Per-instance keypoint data
● ● ● ● ●

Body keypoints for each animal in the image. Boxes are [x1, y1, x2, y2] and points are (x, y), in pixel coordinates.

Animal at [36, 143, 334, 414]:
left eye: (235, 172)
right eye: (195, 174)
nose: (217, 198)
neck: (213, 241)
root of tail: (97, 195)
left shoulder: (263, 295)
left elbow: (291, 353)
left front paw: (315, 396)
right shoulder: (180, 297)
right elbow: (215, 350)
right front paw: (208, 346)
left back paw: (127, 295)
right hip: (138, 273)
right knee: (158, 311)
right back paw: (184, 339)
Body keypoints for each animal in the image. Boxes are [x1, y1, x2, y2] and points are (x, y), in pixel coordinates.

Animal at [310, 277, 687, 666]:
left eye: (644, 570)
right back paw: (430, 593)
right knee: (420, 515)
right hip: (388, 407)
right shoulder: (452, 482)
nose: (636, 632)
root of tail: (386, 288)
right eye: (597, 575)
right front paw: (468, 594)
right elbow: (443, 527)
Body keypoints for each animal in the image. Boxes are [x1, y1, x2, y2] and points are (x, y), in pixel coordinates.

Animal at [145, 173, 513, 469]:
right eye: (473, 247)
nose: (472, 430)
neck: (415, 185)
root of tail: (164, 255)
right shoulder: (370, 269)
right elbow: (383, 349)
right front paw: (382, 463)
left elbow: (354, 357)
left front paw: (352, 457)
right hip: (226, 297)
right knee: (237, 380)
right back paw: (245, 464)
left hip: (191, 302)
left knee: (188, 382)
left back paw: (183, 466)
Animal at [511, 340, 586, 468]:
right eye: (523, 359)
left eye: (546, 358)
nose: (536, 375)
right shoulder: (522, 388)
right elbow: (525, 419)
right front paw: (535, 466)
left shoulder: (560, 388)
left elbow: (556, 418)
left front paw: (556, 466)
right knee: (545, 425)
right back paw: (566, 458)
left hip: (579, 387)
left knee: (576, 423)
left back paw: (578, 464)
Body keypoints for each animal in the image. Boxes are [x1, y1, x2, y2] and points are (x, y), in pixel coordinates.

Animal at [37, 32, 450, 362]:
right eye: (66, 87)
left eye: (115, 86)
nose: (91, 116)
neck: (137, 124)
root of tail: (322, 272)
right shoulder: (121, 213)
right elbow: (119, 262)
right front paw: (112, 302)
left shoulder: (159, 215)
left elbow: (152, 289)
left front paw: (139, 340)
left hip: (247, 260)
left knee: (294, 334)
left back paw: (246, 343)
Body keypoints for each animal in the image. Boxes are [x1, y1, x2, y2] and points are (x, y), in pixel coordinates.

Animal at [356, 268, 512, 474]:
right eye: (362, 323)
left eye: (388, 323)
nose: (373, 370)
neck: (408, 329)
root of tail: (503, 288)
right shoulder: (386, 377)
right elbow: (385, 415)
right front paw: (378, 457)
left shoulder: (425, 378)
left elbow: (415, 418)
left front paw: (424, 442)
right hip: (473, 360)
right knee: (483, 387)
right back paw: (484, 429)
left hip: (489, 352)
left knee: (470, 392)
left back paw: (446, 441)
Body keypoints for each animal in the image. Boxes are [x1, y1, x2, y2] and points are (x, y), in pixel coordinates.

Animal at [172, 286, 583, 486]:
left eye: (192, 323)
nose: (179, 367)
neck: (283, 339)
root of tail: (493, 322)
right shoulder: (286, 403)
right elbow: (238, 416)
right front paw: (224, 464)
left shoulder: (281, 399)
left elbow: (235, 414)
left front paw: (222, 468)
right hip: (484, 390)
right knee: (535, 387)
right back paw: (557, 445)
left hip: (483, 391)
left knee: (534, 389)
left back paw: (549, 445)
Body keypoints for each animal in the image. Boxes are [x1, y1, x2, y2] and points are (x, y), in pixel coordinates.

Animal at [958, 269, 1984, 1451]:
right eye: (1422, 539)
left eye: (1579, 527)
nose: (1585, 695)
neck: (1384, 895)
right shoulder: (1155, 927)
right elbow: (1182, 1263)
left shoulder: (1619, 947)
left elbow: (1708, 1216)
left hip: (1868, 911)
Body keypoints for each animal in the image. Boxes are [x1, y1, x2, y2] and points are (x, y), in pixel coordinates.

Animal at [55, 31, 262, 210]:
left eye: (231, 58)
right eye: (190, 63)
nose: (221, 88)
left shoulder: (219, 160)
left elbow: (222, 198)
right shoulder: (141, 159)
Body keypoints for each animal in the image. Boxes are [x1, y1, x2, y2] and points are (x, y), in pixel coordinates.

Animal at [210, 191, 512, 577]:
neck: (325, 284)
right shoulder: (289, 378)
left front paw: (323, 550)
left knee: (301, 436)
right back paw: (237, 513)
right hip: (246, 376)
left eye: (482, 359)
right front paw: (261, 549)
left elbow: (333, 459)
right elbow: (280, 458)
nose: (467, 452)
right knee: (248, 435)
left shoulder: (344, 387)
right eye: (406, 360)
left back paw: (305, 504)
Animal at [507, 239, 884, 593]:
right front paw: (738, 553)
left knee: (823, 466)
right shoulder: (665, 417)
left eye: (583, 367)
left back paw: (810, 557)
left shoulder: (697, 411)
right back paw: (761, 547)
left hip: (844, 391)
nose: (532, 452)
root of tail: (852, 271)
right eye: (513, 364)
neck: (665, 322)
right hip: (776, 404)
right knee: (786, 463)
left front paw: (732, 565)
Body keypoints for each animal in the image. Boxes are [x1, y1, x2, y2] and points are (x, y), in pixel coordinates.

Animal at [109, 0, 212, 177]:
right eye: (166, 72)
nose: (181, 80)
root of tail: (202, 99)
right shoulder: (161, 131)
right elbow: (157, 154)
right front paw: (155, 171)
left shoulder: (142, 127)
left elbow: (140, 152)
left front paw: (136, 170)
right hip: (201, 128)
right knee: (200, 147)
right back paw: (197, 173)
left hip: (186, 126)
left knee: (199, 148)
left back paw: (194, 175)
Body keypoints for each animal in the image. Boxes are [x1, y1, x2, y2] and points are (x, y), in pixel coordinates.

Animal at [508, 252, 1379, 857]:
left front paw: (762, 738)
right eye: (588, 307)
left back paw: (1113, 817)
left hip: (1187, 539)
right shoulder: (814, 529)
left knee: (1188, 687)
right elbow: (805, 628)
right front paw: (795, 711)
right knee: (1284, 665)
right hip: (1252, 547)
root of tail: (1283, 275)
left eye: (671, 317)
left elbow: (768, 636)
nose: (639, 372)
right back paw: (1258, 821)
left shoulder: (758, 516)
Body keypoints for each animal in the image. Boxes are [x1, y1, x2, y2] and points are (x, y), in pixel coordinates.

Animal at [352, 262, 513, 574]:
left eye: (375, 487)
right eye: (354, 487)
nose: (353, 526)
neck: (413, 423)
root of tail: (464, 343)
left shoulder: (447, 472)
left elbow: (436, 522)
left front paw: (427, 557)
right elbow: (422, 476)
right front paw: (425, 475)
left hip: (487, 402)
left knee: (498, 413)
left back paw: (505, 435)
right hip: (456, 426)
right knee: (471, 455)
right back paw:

● ● ● ● ●

◆ **The task**
Only the lines above that hold "tail" are wanted. Show every one of them.

◆ **Task result**
root of tail: (97, 195)
root of tail: (386, 288)
root of tail: (164, 255)
root of tail: (322, 272)
root of tail: (503, 288)
root of tail: (493, 322)
root of tail: (852, 271)
root of tail: (202, 99)
root of tail: (1283, 275)
root of tail: (464, 343)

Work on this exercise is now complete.